I'm not familiar with lots of examples of non commutative C$^*$-algebras, but there are $M_n(\mathbb{C})$, and $B(H)$. These have a non trivial non-normal element.
My question is : what about the general case ? Does there always exists a non-normal element in a non-commutative C$^*$-algebra?
On
It is easy to see that if all elements in $A$ are normal, then $A$ is commutative.
Assume that all elements in $A$ are normal.
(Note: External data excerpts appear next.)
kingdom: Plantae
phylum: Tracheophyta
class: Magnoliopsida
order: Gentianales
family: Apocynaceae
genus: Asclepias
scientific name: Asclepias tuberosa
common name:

For any $a,b\in A$ you would have $$(a+b)(a+b)^*=(a+b)^*(a+b).$$ Using that $a,b$ are normal, this simplifies to $$\tag1\operatorname{Re} a^*b=\operatorname{Re}ab^*.$$ If we use $(1)$ for $ia$ and $b$, with $ab$ selfadjoint, we get $$\tag2 i\operatorname{Im}(ab)=\operatorname{Re}(-ia^*b)=\operatorname{Re}((ia)^*b)=\operatorname{Re}(iab^*)=-i\operatorname{Im}(ab). $$ So $\operatorname{Im}(ab)=0$, implying that $ab$ is selfadjoint. Then $ba=(ab)^*=ab$, and all selfadjoint elements commute. As these span the algebra, the whole algebra is commutative.
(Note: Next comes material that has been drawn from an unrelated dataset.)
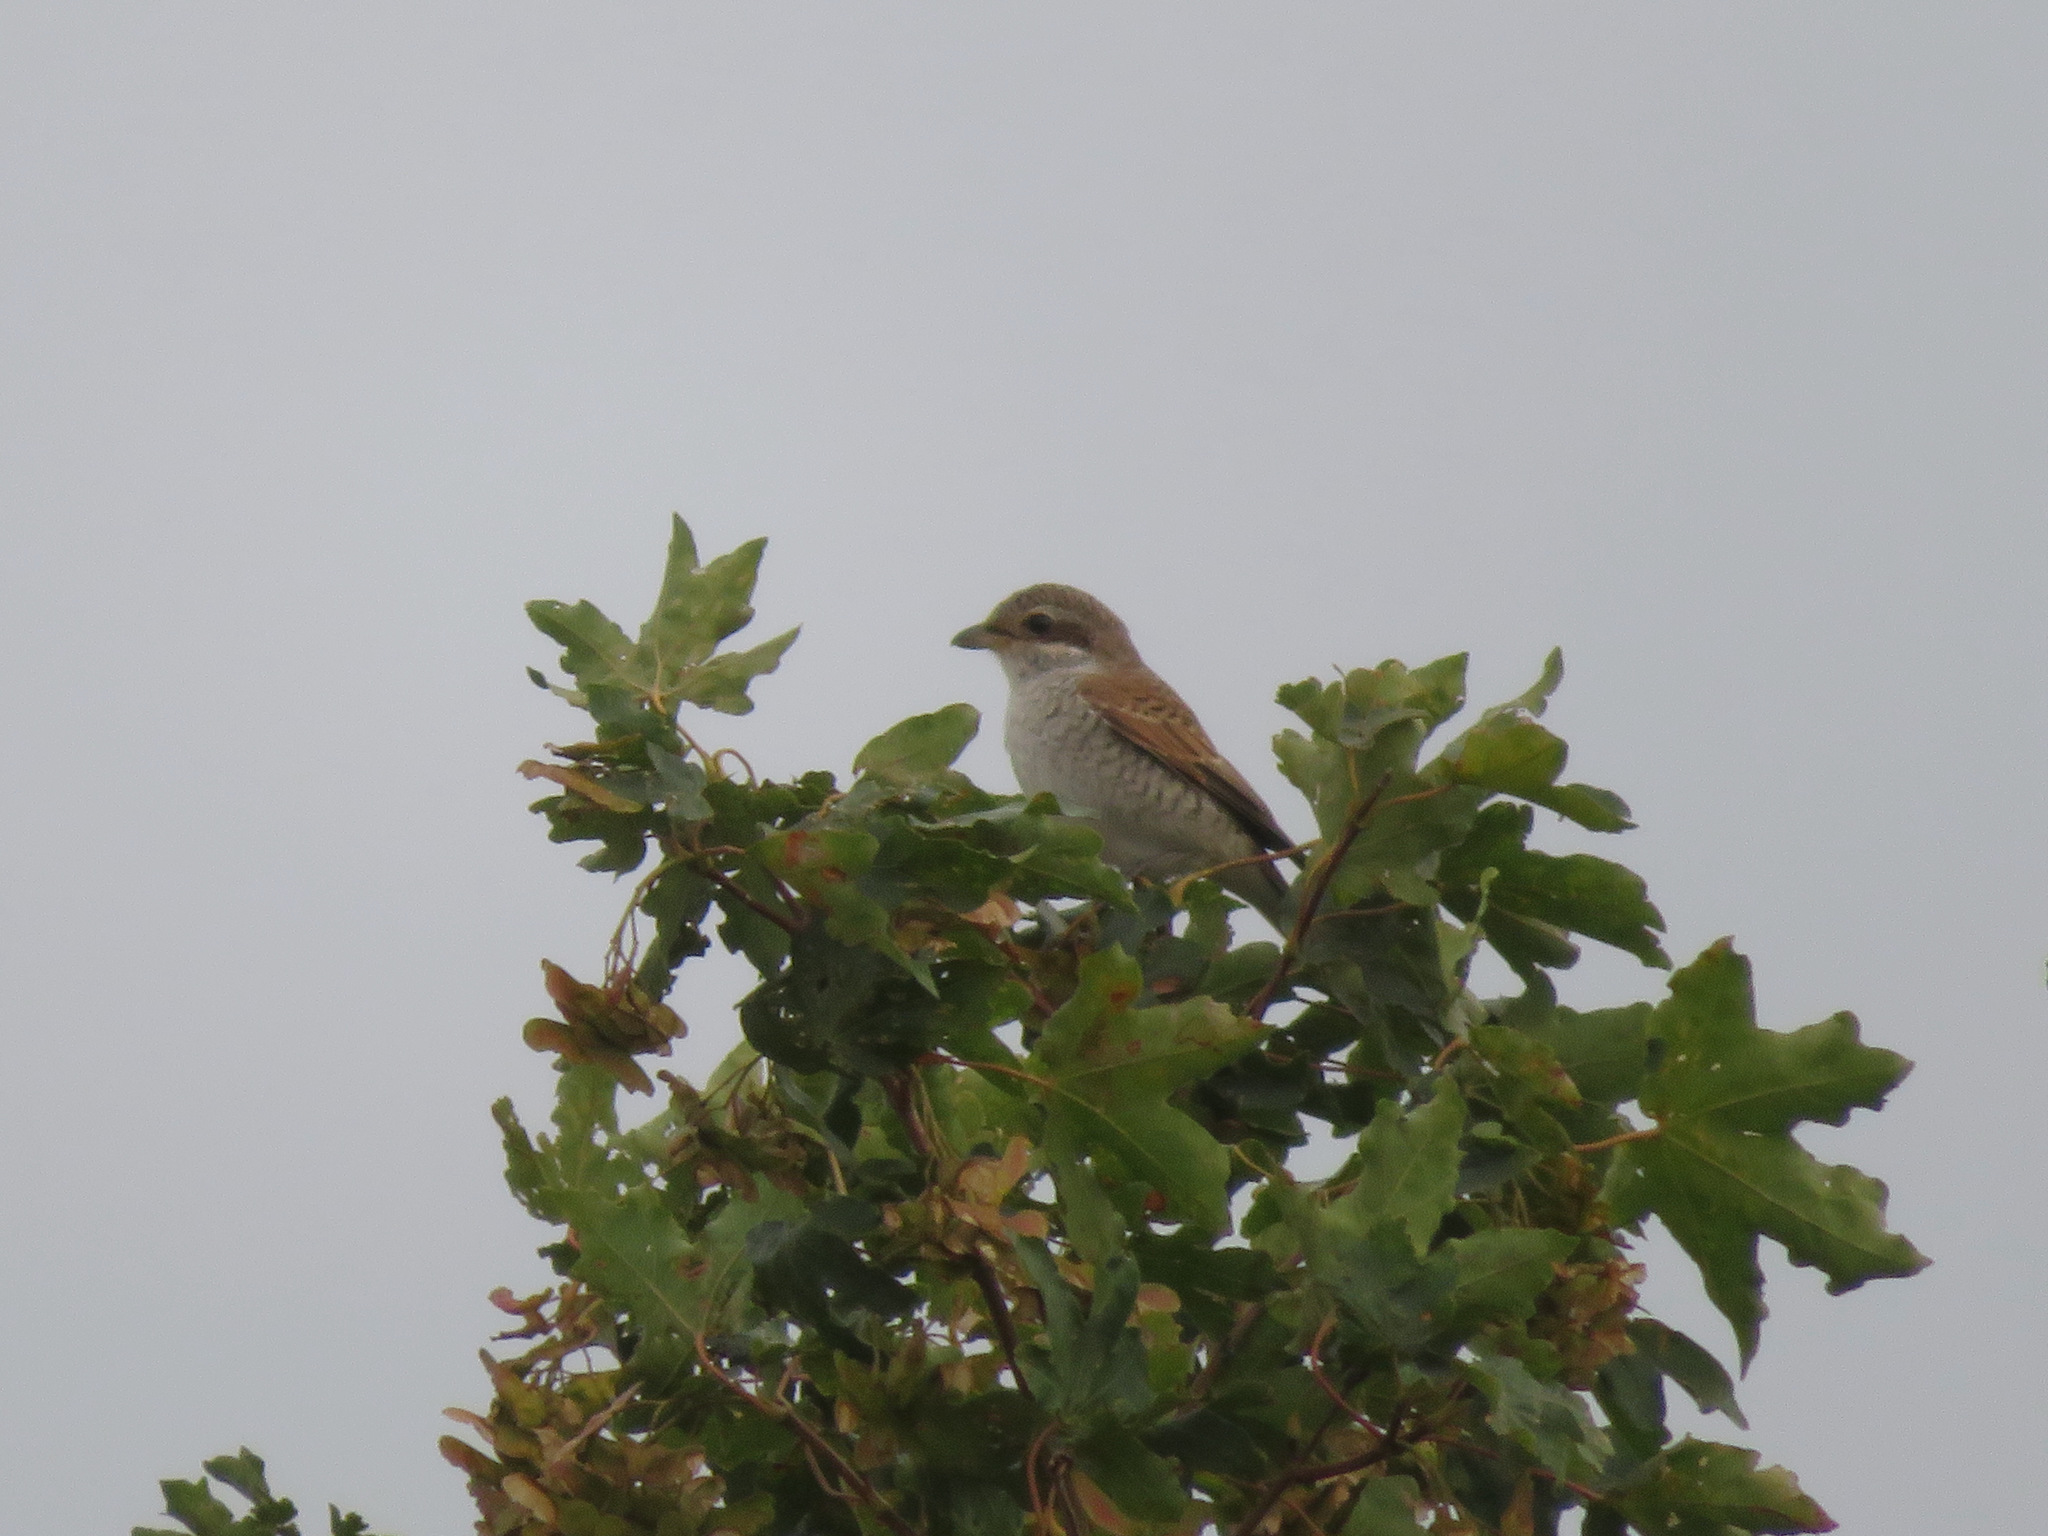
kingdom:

Suppose $A$ is a non-commutative $C^*$-algebra. Since $A$ is the span of its self-adjoint elements, there exist $x,y\in A$ such that $x$ and $y$ are self-adjoint and $[x,y]=xy-yx\neq0$. Put $z=x+iy$. Then $z^*=x-iy$, and $$[z,z^*]=-2i[x,y]\neq0.$$ Thus, $z$ is non-normal.